An adrenaline-soaked montage flashed through Margot’s head. The guardians in Venus’s temple. The nymph opening her hand at the Nymphaeum. The legionary at the museum. The statue gallery. The whole time, she had shards in her backpack. Whatever power Venus imbued into that clay, it must have been enough to make even hearts of stone beat.

“So, when Enzo stole the backpack...”

“He took the shards too far away for their magic to reach me.”

Margot dabbed hydrogen peroxide on a cotton pad. Was she supposed to clean a wound that wasn’t there anymore? “I thought a guy like you doesn’t believe in magic because it’s impractical.”

He winced and continued, “I don’t.”

The end of the word ticked up. Making don’t sound like didn’t.

While Margot patted the cotton pad against Van’s arm where the seam of marble tore through his skin, Van clenched and unclenched his hands, testing the joints. It sparked something in her memory, him doing that outside Martines Cucine. As if reading her mind, he added, “It happened once before. The night I left you at the ruins. Slow at first. But by the time you found me—”

“It had moved down your arms to your hands,” Margot finished. “And you dropped my prized possession in the sewers. I remember.”

“Sorry about that.” Van flinched against the cotton pad, but Margot held him steady. He was warm beneath her touch. How long would it last? How much time did he have until the stone reclaimed him?

“So, we’re going after Enzo,” Margot said, tossing the cotton in the trash. “He took my backpack. We find him, we steal the shards back, and you stop turning into stone.”

Van stood, rolling his torn sleeve back down over the stripe of stark white. He took up most of the space in the cramped bathroom. “No point. We know where he’s going. Those three shards mean nothing to him without the last two. We’ll cut him off at the next trial. There’s one in Naples and one in Pompeii.”
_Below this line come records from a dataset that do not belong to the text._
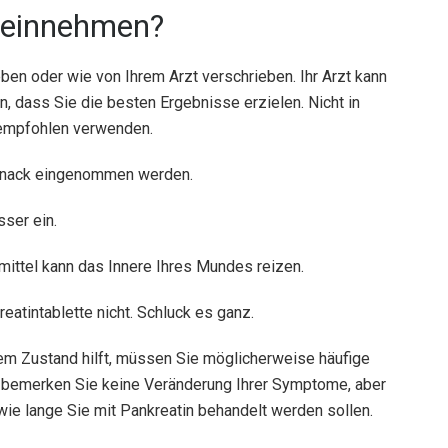
n einnehmen?
en oder wie von Ihrem Arzt verschrieben. Ihr Arzt kann
n, dass Sie die besten Ergebnisse erzielen. Nicht in
 empfohlen verwenden.
m Snack eingenommen werden.
ser ein.
imittel kann das Innere Ihres Mundes reizen.
eatintablette nicht. Schluck es ganz.
rem Zustand hilft, müssen Sie möglicherweise häufige
 bemerken Sie keine Veränderung Ihrer Symptome, aber
, wie lange Sie mit Pankreatin behandelt werden sollen.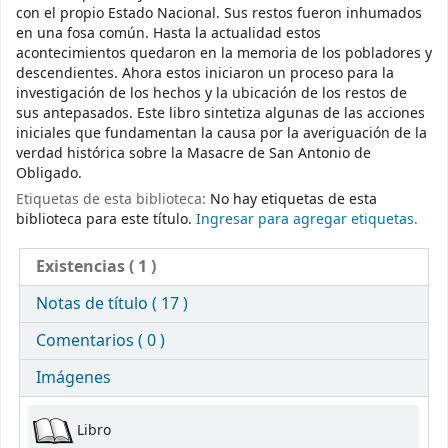
con el propio Estado Nacional. Sus restos fueron inhumados
en una fosa común. Hasta la actualidad estos
acontecimientos quedaron en la memoria de los pobladores y
descendientes. Ahora estos iniciaron un proceso para la
investigación de los hechos y la ubicación de los restos de
sus antepasados. Este libro sintetiza algunas de las acciones
iniciales que fundamentan la causa por la averiguación de la
verdad histórica sobre la Masacre de San Antonio de
Obligado.
Etiquetas de esta biblioteca:
No hay etiquetas de esta
biblioteca para este título.
Ingresar para agregar etiquetas.
Existencias
( 1 )
Notas de título ( 17 )
Comentarios ( 0 )
Imágenes
Existencias
Libro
“What if it isn’t soon enough?” Margot asked, each word delicate, like cracks might web across Van’s skin and render him to dust before her eyes.

The look Van’s face held could hardly be called an expression—he was entirely expressionless—but that was how Margot knew there was something eating away at him, termites in a log cabin. Usually he had some vaguely annoyed, presumptuous look about him. This was... empty. Lifeless. “I’m not supposed to be here, Margot.”

“I know we’re missing Dr. Hunt’s assignment, but I’m sure we can catch up.”

“I’m not supposed to be now.” Van closed his eyes and rattled his head. “This was always borrowed time. People like me don’t get second chances.”

And for the first time since he clawed out of that marble slab, Margot saw a version of Van she thought she recognized from his journal. The boy she could imagine chewing on the end of his fountain pen, palms smudged with black ink, who wrote careful, vulnerable words within the folds of his leather journal. A place he thought no one would ever read them.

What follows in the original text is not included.